Il passait sa vie sur les routes entre la Belgique et l’Ile-de-France. En tirant quelques ficelles il réussirait à trouver du matos. Il avait vu des choses parfois dans la nuit le long de l’A1. Et il avait quelques vieux contacts qu’il pourrait relancer. Il pourrait même peut-être embarquer quelques potes avec lui.
Mélenchon avait eu raison d’appeler les français aux armes pour marcher sur l’Elysée, avant qu’ils ne l’internent dans l’injustice la plus totale. Il avait eu raison pendant tout ce temps. Il avait eu raison en décrivant Micron comme le pion français d’une organisation mondiale orientée contre les faibles et les pauvres.
L’autre soir déjà sur la route, alors qu’il regardait « Hold up » sur son lecteur DVD portable, Didier s’était dit qu’il fallait faire quelque chose pour arrêter cet holocauste contre les pauvres. Evidemment que les pandémies avaient été organisées par les riches. Evidemment que les crises économiques étaient bidons.
Tout le monde sait bien que les billets de banque s’impriment, pourquoi alors est-ce si difficile d’en distribuer à tout le monde ? Car les riches les gardent pour eux. C’est pour ça que les riches veulent supprimer les pauvres. Et c’est un problème grave, très grave. Il est temps de se soulever, citoyens !
Ooooooh … à nos actes manqués,
HEY HEY HEY HEY HEY HEY HEY HEY HEY HEY HEY HEY
Goldman lui avait donné la clé.
Il fallait supprimer Micron et commencer une Révolution.
Une nouvelle Révolution Française, par les Français, pour les Français.
De nouvelles Lumières.
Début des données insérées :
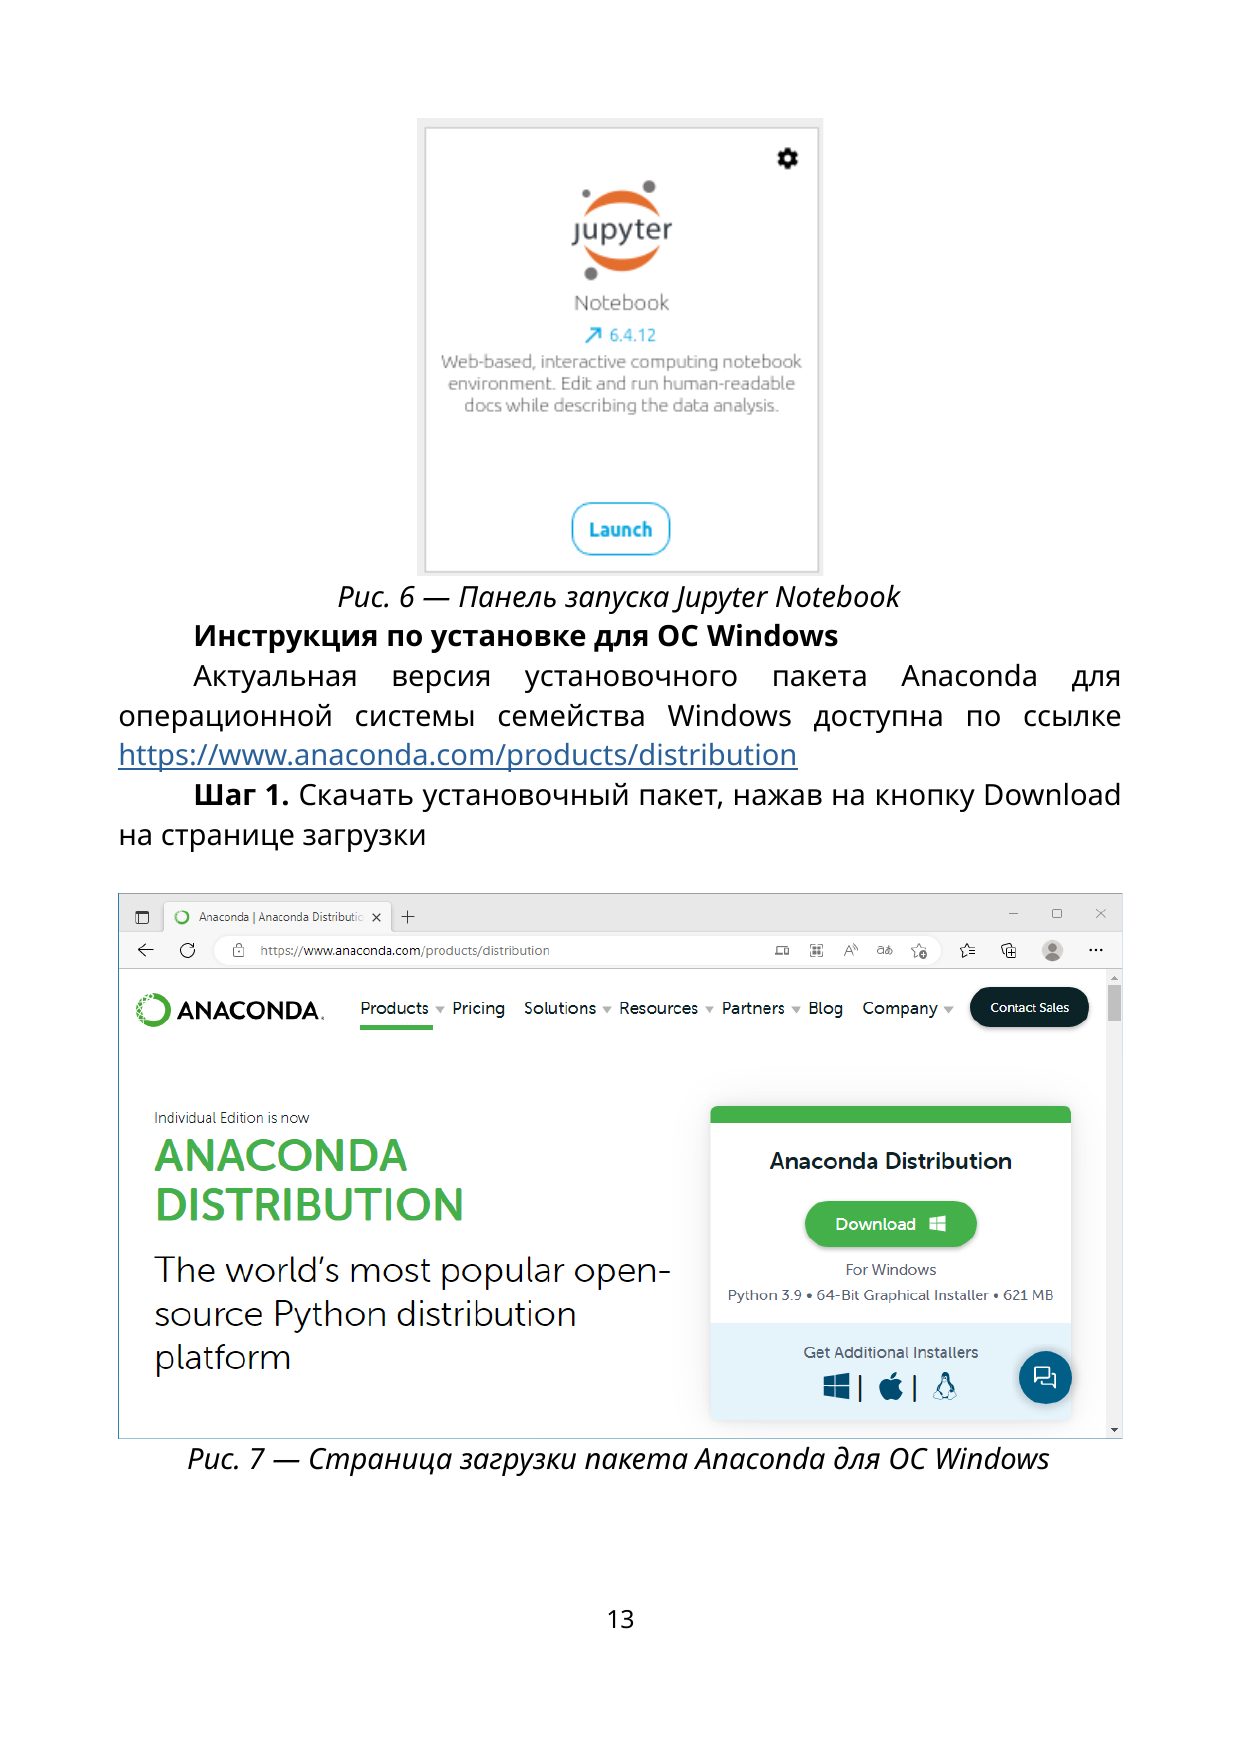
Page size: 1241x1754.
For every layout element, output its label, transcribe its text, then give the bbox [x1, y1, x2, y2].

Par et pour des gens comme Didier.
Eclairés, et justes.
Informés.
Il avait eu une révélation qui allait tout changer. Une épiphanie.
Il but le reste de son Ricard cul-sec.
« Je te ressers ? » demanda Gérard
- Gégé, sers-moi une coupe de ton champagne le plus cher ! »
HEY HEEEY HEY HEEEY HEY HEY HEY HEY HEY HEY HEEEY
Pour la première fois depuis 1998, Didier se mit à bander.